START Given data

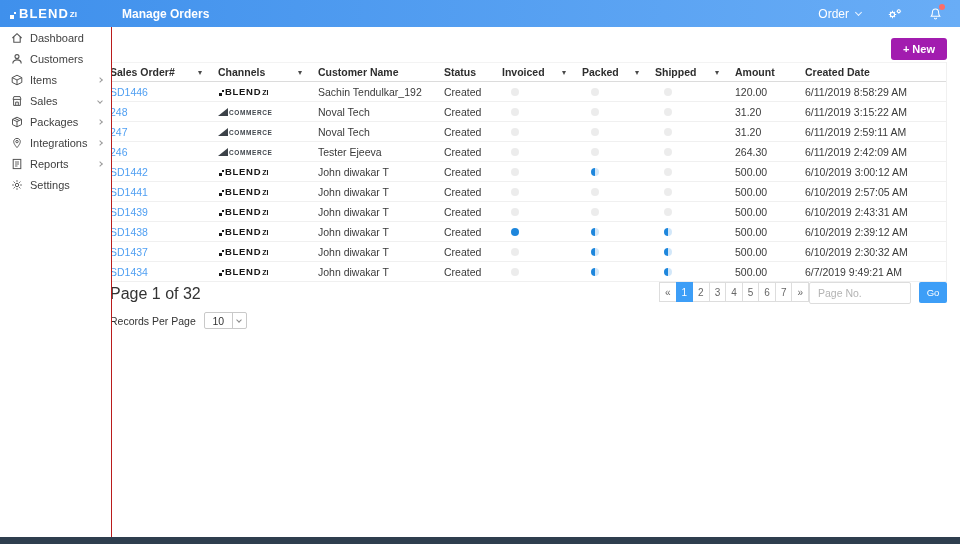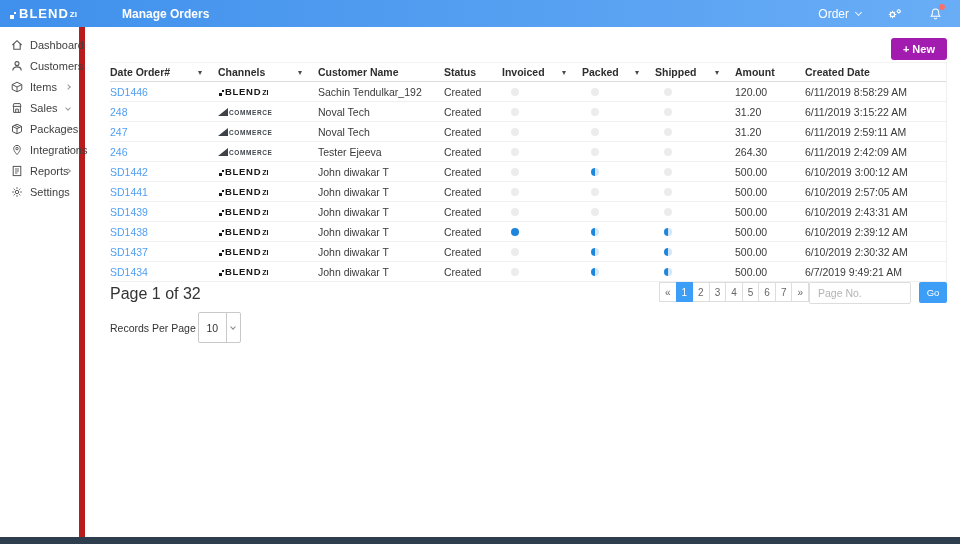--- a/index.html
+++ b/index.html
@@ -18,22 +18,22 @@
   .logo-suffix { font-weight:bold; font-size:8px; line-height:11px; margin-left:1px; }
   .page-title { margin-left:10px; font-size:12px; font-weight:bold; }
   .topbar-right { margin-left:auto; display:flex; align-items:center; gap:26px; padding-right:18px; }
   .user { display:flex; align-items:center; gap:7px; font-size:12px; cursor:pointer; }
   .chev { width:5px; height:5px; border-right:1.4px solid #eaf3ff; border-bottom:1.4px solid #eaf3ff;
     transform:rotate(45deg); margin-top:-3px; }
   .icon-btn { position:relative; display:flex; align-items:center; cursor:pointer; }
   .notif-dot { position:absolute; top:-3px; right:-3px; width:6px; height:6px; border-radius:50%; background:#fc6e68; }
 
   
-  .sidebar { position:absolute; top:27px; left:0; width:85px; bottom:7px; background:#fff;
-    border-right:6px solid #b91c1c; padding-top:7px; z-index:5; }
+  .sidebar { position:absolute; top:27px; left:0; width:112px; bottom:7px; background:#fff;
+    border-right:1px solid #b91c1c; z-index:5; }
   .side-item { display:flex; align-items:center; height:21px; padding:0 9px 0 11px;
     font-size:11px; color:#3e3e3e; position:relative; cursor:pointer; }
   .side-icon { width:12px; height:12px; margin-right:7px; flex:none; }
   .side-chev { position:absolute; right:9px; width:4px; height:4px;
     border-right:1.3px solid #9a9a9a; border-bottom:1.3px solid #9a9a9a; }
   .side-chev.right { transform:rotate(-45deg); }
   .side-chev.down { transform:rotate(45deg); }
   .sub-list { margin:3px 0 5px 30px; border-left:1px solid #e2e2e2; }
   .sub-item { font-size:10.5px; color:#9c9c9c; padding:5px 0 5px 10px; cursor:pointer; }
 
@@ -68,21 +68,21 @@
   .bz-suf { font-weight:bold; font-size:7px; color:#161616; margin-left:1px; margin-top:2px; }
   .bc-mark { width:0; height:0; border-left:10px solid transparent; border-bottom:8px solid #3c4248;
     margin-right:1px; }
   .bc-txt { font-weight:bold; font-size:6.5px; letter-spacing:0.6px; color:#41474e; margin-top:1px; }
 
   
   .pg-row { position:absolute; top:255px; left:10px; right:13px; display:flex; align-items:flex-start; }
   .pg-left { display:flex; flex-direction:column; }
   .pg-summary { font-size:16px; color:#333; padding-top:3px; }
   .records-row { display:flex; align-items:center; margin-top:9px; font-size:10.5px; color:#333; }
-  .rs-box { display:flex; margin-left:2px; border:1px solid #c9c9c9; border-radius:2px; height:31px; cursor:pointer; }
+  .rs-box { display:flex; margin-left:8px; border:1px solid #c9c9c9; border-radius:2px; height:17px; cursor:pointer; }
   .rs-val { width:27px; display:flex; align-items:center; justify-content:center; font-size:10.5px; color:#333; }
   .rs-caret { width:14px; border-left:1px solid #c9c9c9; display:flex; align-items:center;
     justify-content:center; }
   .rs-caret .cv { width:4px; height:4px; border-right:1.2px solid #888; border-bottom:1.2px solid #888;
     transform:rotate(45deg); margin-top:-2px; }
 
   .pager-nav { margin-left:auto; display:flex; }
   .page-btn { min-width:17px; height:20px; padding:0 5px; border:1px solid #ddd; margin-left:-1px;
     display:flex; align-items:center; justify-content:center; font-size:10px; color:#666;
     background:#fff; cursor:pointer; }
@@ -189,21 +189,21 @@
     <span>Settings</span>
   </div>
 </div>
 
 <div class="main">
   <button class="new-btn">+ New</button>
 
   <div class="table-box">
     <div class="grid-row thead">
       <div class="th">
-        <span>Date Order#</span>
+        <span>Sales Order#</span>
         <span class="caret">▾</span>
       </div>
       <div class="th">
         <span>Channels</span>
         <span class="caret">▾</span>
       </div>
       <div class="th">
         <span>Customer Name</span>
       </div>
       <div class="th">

END Given data

▶ _About this exercise_: Select all lines with the word "content" from the entries above.

▶ _Response to the task_:
   .rs-val { width:27px; display:flex; align-items:center; justify-content:center; font-size:10.5px; color:#333; }
     justify-content:center; }
     display:flex; align-items:center; justify-content:center; font-size:10px; color:#666;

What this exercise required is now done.